Amt für Wirtschaft

Künftig muss der Abteilungsleiter in den Ausstand treten

Geriet nach Recherchen dieser Zeitung in die Kritik: Das Amt für Wirtschaft.

Geriet nach Recherchen dieser Zeitung in die Kritik: Das Amt für Wirtschaft.

Ein mitentscheidender Abteilungsleiter reiste mit dem Leiter eines offerierenden Unternehmens in die Ferien, während eine Millionenvergabe lief. Jetzt hat die Regierung zu diesem Vorfall Stellung genommen.

Auf fünf Seiten hat diese Woche die Regierung auf Kritik zur Vergabepraxis von millionenhohen Aufträgen im Amt für Wirtschaft und Arbeit Stellung genommen. – Die FDP hatte in einer Interpellation zahlreiche Fragen an die Regierung gestellt, nachdem diese Zeitung Ungereimtheiten bei der Vergabepraxis von arbeitsmarktlichen Massnahmen ans Licht gebracht hatte. In ihrer Antwort hat diese nun gestern Vergabekriterien aufgelistet und betont, dass rechtlich alles korrekt ablief.

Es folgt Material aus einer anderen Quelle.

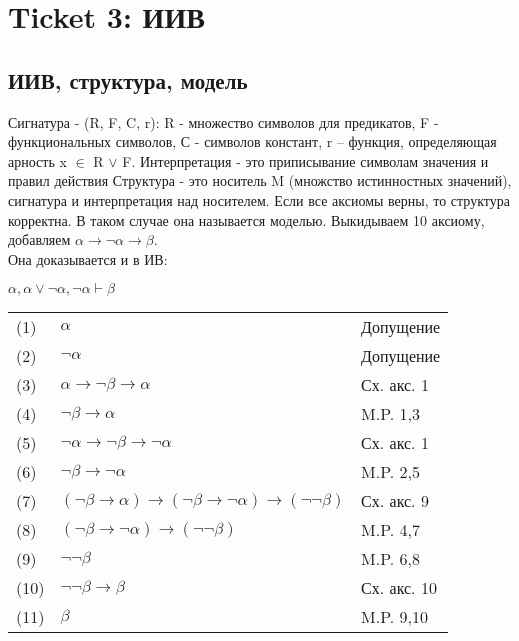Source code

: \section{Ticket 3: ИИВ}
\label{sec-5}
\subsection{ИИВ, структура, модель}
\label{sec-5-1}
Сигнатура - (R, F, C, r): R - множество символов для предикатов, F - функциональных символов, С - символов констант, r – функция, определяющая арность x $\in$ R $\vee$ F. Интерпретация - это приписывание символам значения и правил действия Структура - это носитель M (множство истинностных значений), сигнатура и интерпретация над носителем. Если все аксиомы верны, то структура корректна. В таком случае она называется моделью. Выкидываем 10 аксиому, добавляем $\alpha \rightarrow \neg \alpha \rightarrow \beta$.\\
Она доказывается и в ИВ:
\begin{lemma}
$\alpha, \alpha \vee \neg \alpha, \neg \alpha \vdash \beta$
\end{lemma}
\begin{tabular}{lll}
(1) & $\alpha$& Допущение\\
(2) & $\neg \alpha$& Допущение\\
(3) & $\alpha \rightarrow \neg \beta \rightarrow \alpha$& Сх. акс. 1\\
(4) & $\neg \beta \rightarrow \alpha$& M.P. 1,3\\
(5) & $\neg \alpha \rightarrow \neg \beta \rightarrow \neg \alpha$& Сх. акс. 1\\
(6) & $\neg \beta \rightarrow \neg \alpha$& M.P. 2,5\\
(7) & $(\neg \beta \rightarrow \alpha) \rightarrow (\neg \beta \rightarrow \neg \alpha) \rightarrow (\neg \neg \beta)$& Сх. акс. 9\\
(8) & $(\neg \beta \rightarrow \neg \alpha) \rightarrow (\neg \neg \beta)$& M.P. 4,7\\
(9) & $\neg \neg \beta$& M.P. 6,8\\
(10) & $\neg \neg \beta \rightarrow \beta$& Сх. акс. 10\\
(11) & $\beta$& M.P. 9,10\\
\end{tabular}


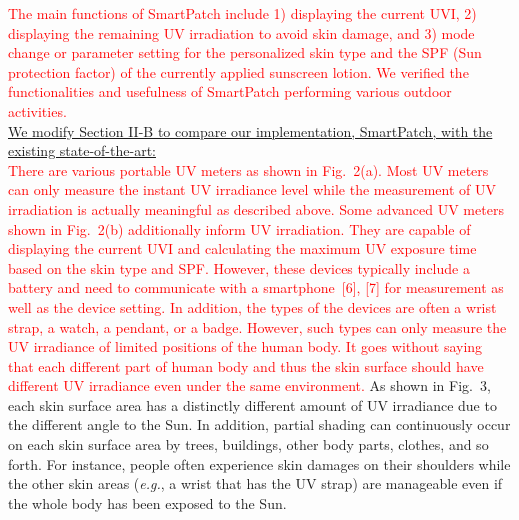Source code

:\documentclass[onecolumn]{IEEEconf}
\begin{document}
\begin{description}
\textcolor{red}{The main functions of SmartPatch include 1) displaying the current UVI, 2) displaying the remaining UV irradiation to avoid skin damage, and 3) mode change or parameter setting for the personalized skin type and the SPF (Sun protection factor) of the currently applied sunscreen lotion. We verified the functionalities and usefulness of SmartPatch performing various outdoor activities.}\\

\underline{We modify Section II-B to compare our implementation, SmartPatch, with the existing state-of-the-art:}\\
\textcolor{red}{There are various portable UV meters as shown in Fig.~2(a). Most UV meters can only measure the instant UV irradiance level while the measurement of UV irradiation is actually meaningful as described above. Some advanced UV meters shown in Fig.~2(b) additionally inform UV irradiation. They are capable of displaying the current UVI and calculating the maximum UV exposure time based on the skin type and SPF. However, these devices typically include a battery and need to communicate with a smartphone~[6], [7] for measurement as well as the device setting. In addition, the types of the devices are often a wrist strap, a watch, a pendant, or a badge. However, such types can only measure the UV irradiance of limited positions of the human body. It goes without saying that each different part of human body and thus the skin surface should have different UV irradiance even under the same environment.} As shown in Fig.~3, each skin surface area has a distinctly different amount of UV irradiance due to the different angle to the Sun. In addition, partial shading can continuously occur on each skin surface area by trees, buildings, other body parts, clothes, and so forth. For instance, people often experience skin damages on their shoulders while the other skin areas (\textit{e.g.}, a wrist that has the UV strap) are manageable even if the whole body has been exposed to the Sun.\\
~\\


\end{description}
\end{document}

Mit keiner Silbe wird dagegen auf die Kritik auswärtiger Anbieter eingegangen. Sie haben kritisiert, dass das Verfahren intransparent sei, ein Abteilungsleiter viel Macht hat, keine begründeten schriftlichen Absagen erteilt werden und der Rechtsweg gegen eine Vergabe nicht beschritten werden kann (wir berichteten mehrfach). Vielleicht wird das noch kommen: Die Kommission für kantonale Arbeitsmarktpolitik, die letztlich über die Vergabe entscheidet, wird «im Sinne der Gewährleistung der grösst möglichen Korrektheit und Zielorientierung des Vergabeverfahrens den gesamten Vergabeprozess im Detail noch einmal durchleuchten, überdenken und auf Verbesserungsmöglichkeiten prüfen.» Die Kommission wird der Regierung Bericht erstatten.

«Hätten Offenlegung erwartet»

Ein gewichtiger Kritikpunkt an der Vergabepraxis war der Umstand, dass der Abteilungsleiter, der die Vergabeentscheide vorbereitet, mit dem Geschäftsführer eines Anbieters mehrmals, auch während millionenhohen Ausschreibungen in die Ferien reiste. Dass dies nicht korrekt war, gibt die Regierung zu.

«Auch wenn der zuständige Abteilungsleiter nicht selber über die Vergaben entscheidet, sondern diese nur zusammen mit zwei weiteren Personen zuhanden der Kommission für kantonale Arbeitsmarktpolitik (KAP) vorbereitet, hätten wir erwartet, dass dieser seine freundschaftlichen Beziehungen zu dem Geschäftsführer eines Anbieters gegenüber der KAP und Regierungsrat transparent offenlegt und bei Vergaben an diesen Anbieter unaufgefordert in den Ausstand getreten wäre.»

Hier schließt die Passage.